Friday, March 27, 2020

Hero-Bashing: Thoughts on Bellow's Prose

    In an interview on a Spanish arts-and-culture show in the late 1980s (available now on YouTube), Saul Bellow admits (or is it boasts?) that no less an eminence than W.H. Auden once challenged his approach to long-form prose. Auden contended, said Bellow, that the fineness of Bellow’s writing – its euphony and romping rhythms, its elevation of the sentence to a new poetic form – was doomed, was unsustainable. Bellow was making a huge mistake; he was bound to drive himself mad with his efforts, to wreck the keel of his prosody on the rocks of so demanding a form. These demands being, of course, the arranging of plot, the drawing and development of character, the mixing of voices and teasing of themes – demands the poet must certainly answer, but in smaller, more manageable ways. In Auden’s view, language, for the novelist, was primarily a medium; for the poet, however, it was the the entirety: medium, action, and artwork all at once. By presuming to foreground his language, a prose that verged on verse, Bellow (in Auden’s view) was confusing the tools for the work itself, like a man too busy admiring his brush to paint on the actual canvas.
    Somehow I doubt this anecdote, with its bragging tone disguised as self-reproach. For one thing, few readers, whether they’re casual fans or laurel-decked poets like Auden, could accuse Saul Bellow of short-changing the novel – and certainly not by mid-century, in the wake of Ulysses (to say nothing of Finnegans Wake). Bellow, in other words, was not alone in his elevation of prose over mere reportage. After all, he was an artist in the Age of Style, an era which, though subject to tremors in taste, has shown no signs of collapse. (There are few “literary” writers today who don’t shape their prose with great care. Even a “plainspoken” style bows to Style.) In this sense, Bellow’s prose is both typical and extraordinary: one more flame in the undying bonfire of modernism.

::::::::

PROMPT A: Locate each line in the entries that contains the word "categories" and copy those lines out.
The entries have nothing to do with the essay on Bellow's prose.

::::::::

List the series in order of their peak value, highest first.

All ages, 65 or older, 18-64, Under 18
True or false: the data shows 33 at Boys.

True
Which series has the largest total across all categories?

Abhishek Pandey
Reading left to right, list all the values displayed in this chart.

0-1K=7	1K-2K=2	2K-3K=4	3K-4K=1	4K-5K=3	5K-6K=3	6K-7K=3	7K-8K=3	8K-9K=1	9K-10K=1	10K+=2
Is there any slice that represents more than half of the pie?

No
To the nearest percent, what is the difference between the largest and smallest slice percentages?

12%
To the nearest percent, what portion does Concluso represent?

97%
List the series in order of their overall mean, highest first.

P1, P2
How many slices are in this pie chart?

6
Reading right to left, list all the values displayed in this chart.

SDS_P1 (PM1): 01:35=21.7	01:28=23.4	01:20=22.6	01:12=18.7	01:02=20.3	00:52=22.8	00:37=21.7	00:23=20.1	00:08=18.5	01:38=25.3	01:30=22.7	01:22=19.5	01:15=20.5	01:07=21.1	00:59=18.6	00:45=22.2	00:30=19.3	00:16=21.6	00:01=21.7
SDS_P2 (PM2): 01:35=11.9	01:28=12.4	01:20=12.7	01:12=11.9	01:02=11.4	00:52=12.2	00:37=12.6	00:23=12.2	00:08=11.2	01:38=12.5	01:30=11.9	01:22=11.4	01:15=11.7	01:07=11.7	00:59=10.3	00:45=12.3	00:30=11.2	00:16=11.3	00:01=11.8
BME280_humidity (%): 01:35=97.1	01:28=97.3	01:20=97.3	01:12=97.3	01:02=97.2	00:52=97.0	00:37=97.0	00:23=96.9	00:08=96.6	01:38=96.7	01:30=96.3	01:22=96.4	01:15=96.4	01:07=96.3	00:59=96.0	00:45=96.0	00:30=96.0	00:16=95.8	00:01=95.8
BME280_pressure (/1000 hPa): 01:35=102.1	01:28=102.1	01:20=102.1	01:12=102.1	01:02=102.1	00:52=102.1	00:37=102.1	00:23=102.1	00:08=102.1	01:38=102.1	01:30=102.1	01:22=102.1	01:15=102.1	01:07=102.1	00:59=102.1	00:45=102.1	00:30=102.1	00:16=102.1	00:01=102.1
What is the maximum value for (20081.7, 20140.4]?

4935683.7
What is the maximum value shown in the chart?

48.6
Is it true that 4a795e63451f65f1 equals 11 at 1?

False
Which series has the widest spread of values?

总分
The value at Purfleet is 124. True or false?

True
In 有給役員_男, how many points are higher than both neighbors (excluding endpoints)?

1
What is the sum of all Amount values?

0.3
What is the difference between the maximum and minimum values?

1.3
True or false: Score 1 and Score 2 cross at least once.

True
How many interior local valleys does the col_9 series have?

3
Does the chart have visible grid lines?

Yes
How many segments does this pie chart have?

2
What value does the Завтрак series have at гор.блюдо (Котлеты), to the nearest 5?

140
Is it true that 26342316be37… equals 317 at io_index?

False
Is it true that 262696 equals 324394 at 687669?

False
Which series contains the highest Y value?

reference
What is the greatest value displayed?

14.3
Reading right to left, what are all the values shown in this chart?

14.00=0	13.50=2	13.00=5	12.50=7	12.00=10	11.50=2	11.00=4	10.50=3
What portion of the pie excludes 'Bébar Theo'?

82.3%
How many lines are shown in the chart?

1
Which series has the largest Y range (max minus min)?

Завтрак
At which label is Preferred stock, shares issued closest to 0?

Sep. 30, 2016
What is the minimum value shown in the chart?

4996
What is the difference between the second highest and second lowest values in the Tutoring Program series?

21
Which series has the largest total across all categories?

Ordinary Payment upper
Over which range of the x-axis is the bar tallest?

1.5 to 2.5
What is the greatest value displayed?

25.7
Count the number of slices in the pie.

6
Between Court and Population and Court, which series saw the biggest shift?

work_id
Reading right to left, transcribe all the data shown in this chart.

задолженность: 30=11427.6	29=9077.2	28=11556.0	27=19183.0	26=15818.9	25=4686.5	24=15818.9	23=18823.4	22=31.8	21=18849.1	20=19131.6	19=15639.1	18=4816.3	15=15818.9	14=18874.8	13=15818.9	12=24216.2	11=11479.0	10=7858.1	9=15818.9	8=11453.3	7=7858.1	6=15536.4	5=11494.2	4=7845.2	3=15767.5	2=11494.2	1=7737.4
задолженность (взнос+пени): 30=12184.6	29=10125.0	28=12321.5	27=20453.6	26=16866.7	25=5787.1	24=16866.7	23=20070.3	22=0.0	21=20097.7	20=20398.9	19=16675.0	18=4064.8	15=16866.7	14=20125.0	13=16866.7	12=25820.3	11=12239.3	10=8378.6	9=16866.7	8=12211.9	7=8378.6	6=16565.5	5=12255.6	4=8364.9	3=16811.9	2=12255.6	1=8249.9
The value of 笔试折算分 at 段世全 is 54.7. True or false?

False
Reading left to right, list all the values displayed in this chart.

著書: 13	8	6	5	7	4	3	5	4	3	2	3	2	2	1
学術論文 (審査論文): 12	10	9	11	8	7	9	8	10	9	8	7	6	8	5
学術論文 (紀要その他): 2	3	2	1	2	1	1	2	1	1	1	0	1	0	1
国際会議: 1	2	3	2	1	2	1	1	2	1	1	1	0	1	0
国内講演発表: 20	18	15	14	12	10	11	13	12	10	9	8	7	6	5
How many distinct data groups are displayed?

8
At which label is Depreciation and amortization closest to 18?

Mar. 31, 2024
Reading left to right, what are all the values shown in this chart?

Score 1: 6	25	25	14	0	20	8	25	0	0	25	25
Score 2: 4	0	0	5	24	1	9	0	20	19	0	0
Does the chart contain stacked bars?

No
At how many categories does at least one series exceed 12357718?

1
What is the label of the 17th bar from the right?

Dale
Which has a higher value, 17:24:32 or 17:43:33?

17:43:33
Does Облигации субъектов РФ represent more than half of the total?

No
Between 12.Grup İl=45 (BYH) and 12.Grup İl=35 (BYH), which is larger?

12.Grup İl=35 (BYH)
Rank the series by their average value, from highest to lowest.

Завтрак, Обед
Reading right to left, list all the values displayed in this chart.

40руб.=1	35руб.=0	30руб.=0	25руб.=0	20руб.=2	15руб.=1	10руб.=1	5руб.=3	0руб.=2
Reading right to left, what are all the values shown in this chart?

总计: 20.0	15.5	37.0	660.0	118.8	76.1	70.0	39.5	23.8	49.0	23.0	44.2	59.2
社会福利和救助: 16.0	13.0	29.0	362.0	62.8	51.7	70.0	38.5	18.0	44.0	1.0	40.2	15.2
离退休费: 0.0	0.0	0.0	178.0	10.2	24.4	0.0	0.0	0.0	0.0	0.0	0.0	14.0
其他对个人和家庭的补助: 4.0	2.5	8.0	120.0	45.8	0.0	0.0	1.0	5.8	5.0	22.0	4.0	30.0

::::::::

PROMPT B: Rewrite the essay on Bellow's prose starting at "Somehow I doubt" and ending at "bonfire of modernism.", swapping "bonfire" for "blaze".

WRITTEN REPLY A:
Which series has the largest total across all categories?
Which series has the largest total across all categories?
At how many categories does at least one series exceed 12357718?

WRITTEN REPLY B:
Somehow I doubt this anecdote, with its bragging tone disguised as self-reproach. For one thing, few readers, whether they’re casual fans or laurel-decked poets like Auden, could accuse Saul Bellow of short-changing the novel – and certainly not by mid-century, in the wake of Ulysses (to say nothing of Finnegans Wake). Bellow, in other words, was not alone in his elevation of prose over mere reportage. After all, he was an artist in the Age of Style, an era which, though subject to tremors in taste, has shown no signs of collapse. (There are few “literary” writers today who don’t shape their prose with great care. Even a “plainspoken” style bows to Style.) In this sense, Bellow’s prose is both typical and extraordinary: one more flame in the undying blaze of modernism.